§ **Data**:
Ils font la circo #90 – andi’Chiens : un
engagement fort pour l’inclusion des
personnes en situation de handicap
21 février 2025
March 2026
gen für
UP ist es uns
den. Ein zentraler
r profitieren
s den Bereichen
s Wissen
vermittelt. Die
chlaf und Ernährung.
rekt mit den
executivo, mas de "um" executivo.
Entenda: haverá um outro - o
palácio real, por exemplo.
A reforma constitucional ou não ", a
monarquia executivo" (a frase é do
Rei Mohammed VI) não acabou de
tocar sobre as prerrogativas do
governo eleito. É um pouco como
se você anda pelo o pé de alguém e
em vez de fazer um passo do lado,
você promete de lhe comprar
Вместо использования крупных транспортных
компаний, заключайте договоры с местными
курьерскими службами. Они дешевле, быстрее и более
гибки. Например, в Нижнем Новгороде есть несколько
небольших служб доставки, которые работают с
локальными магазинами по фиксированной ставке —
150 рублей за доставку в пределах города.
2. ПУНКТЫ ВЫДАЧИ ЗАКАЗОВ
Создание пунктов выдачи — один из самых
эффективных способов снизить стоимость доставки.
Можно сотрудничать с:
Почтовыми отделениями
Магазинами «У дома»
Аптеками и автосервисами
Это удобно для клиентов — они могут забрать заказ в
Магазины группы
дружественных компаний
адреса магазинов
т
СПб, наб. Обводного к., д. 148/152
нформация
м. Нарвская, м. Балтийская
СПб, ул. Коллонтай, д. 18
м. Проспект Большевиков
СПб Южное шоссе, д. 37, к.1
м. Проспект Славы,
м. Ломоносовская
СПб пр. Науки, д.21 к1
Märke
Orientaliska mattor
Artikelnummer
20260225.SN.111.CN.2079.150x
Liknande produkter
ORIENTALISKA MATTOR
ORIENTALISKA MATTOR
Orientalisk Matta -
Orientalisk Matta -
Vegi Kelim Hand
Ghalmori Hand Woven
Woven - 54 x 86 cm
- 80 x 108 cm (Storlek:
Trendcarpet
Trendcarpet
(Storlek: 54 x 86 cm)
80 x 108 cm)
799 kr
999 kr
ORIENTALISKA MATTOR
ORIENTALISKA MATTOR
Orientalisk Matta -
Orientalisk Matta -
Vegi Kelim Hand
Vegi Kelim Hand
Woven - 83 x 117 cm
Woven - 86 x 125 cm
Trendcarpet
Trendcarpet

§ **Task instructions**:
Your answer should consist only of the lines above between the line holding "governo eleito. É um pouco como" and the line holding "Создание пунктов выдачи — один из самых", inclusive, each transcribed exactly.

§ **Response below**:
governo eleito. É um pouco como
se você anda pelo o pé de alguém e
em vez de fazer um passo do lado,
você promete de lhe comprar
Вместо использования крупных транспортных
компаний, заключайте договоры с местными
курьерскими службами. Они дешевле, быстрее и более
гибки. Например, в Нижнем Новгороде есть несколько
небольших служб доставки, которые работают с
локальными магазинами по фиксированной ставке —
150 рублей за доставку в пределах города.
2. ПУНКТЫ ВЫДАЧИ ЗАКАЗОВ
Создание пунктов выдачи — один из самых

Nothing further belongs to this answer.